If you have ever heard Walton being interviewed, or followed Walton’s post-basketball career as a television analyst, you know how loquacious and passionate he can be. You could ask Walton what he had for dinner, and by the time he’s through describing it, you’ll be ready to vote his dinner for president.
It’s the same way with bikes. I had briefly run into Walton a few years back at a Tour of California stage in downtown Los Angeles, and I was struck by his fever for the sport. This was a guy who once dragged a writer for Sports Illustrated on a two-day, 150-mile odyssey down the Pacific Coast Highway, who speaks lovingly of Hans Ort’s long-gone bicycle shop near UCLA, who has ridden with icons like Tour de France winner Greg LeMond, Belgian all-timer Eddy Merckx, and, of course, the Grateful Dead’s Bob Weir.
(“He’s more of a mountain biker,” Bill said of Bob.)
Like every cycling obsessive, Walton can get wonky about the minutiae. He can talk stems and cranks and shoes. (The Italian bike shoe manufacturer Sidi made a shoe that fits Walton’s size 17 foot. “It’s a whole new world!” he exclaimed.) He rides custom road bikes made by the acclaimed San Diego builder Bill Holland, with a seat tube height that Walton said is 70 centimeters (the most common men’s cycling frames tend to run 54-56 cm.) “I love the team aspect, the science, the technology, the exercise physiology, the nutrition, the gels, the powders, the chews…”
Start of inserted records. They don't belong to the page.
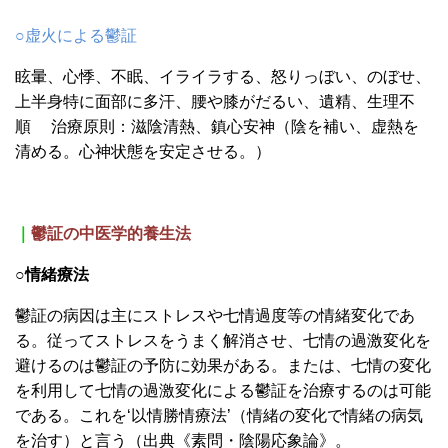
○虚火による鬱証
眩暈、心悸、不眠、イライラする、怒りっぼい、
のぼせ、
上半身特に面部に多汗、腰や膝がだるい、遺精、生理不
順
治療原則：滋陰清熱、鎮心安神（陰を補い、虚熱を
清める。心神状態を安定させる。）
｜
鬱証の中医学的養生法
○情緒療法
鬱証の病因は主にストレスや七情過度等の情緒変化であ
る。従ってストレスをうまく解消させ、七情の過激変化を
避けるのは鬱証の予防に効果がある。または、七情の変化
を利用して七情の過激変化による鬱証を治療するのは可能
である。これを‘以情勝情療法’（情緒の変化で情緒の病気
を治す）と言う（出典《素問・陰陽応象論》。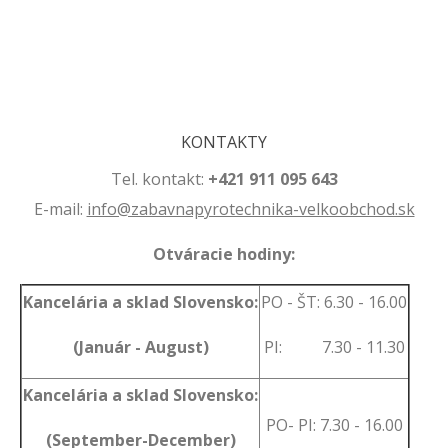
.
.
KONTAKTY
Tel. kontakt:
+421 911 095 643
E-mail:
info@zabavnapyrotechnika-velkoobchod.sk
Otváracie hodiny:
Kancelária a sklad Slovensko:
PO - ŠT: 6.30 - 16.00
(Január - August)
PI: 7.30 - 11.30
Kancelária a sklad Slovensko:
PO- PI: 7.30 - 16.00
(September-December)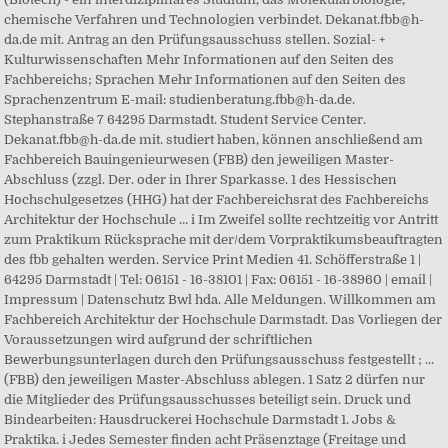
chemische Verfahren und Technologien verbindet. Dekanat.fbb@h-
da.de mit. Antrag an den Prüfungsausschuss stellen. Sozial- +
Kulturwissenschaften Mehr Informationen auf den Seiten des
Fachbereichs; Sprachen Mehr Informationen auf den Seiten des
Sprachenzentrum E-mail: studienberatung.fbb@h-da.de.
Stephanstraße 7 64295 Darmstadt. Student Service Center.
Dekanat.fbb@h-da.de mit. studiert haben, können anschließend am
Fachbereich Bauingenieurwesen (FBB) den jeweiligen Master-
Abschluss (zzgl. Der. oder in Ihrer Sparkasse. 1 des Hessischen
Hochschulgesetzes (HHG) hat der Fachbereichsrat des Fachbereichs
Architektur der Hochschule … i Im Zweifel sollte rechtzeitig vor Antritt
zum Praktikum Rücksprache mit der/dem Vorpraktikumsbeauftragten
des fbb gehalten werden. Service Print Medien 41. Schöfferstraße 1 |
64295 Darmstadt | Tel: 06151 - 16-38101 | Fax: 06151 - 16-38960 | email |
Impressum | Datenschutz Bwl hda. Alle Meldungen. Willkommen am
Fachbereich Architektur der Hochschule Darmstadt. Das Vorliegen der
Voraussetzungen wird aufgrund der schriftlichen
Bewerbungsunterlagen durch den Prüfungsausschuss festgestellt ; ...
(FBB) den jeweiligen Master-Abschluss ablegen. 1 Satz 2 dürfen nur
die Mitglieder des Prüfungsausschusses beteiligt sein. Druck und
Bindearbeiten: Hausdruckerei Hochschule Darmstadt 1. Jobs &
Praktika. i Jedes Semester finden acht Präsenztage (Freitage und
Walton didn't want to give the wrong impression, however. “I am not a good cyclist,” he insisted. Over the years, he said, he’d acquired nicknames like Crash and Always Lost. With a pair of fused ankles, he doesn't have an optimal pedal stroke; only recently had Howard talked him into finally using clipless pedals. “Most people don’t like to ride with me because I ride so slow.”
Walton told a story about a charity ride he was on from San Francisco to San Diego in which the former U.S. pro Christian Vande Velde came up from behind him. “I hear, ‘Bill, let’s go!’” Walton recalls. “Then he said as he passed me: ‘Bill, I didn’t know it was humanly possible to ride a bike that slow and still stay upright.’”
Said Vande Velde the other day: “He is the definition of legend.”
Walton is 63 now. He said he hasn't played basketball in decades. Often injured as a player, he has spent much of his life grappling with pain—agony and recovery he chronicles as part of a new memoir, “Back From the Dead,” published by Simon & Schuster last month.
In it, he writes: My bike is the most important thing I have. It is my gym, my wheelchair and my church all in one.
“I see him riding everywhere,” said Howard. “Even late at night.”
“I’m more comfortable on my bike than anything else I do,” Walton said. “The longer I ride, the better I feel.” These days, he said, he has no pain, and takes no medication.
“My bike is my medicine,” he said. “I’m always sick of something or somebody, and I know that when I go out on my bike, my bike makes me happy.”
I’m not going to argue with any of that. If you ride, you know exactly what Bill Walton means.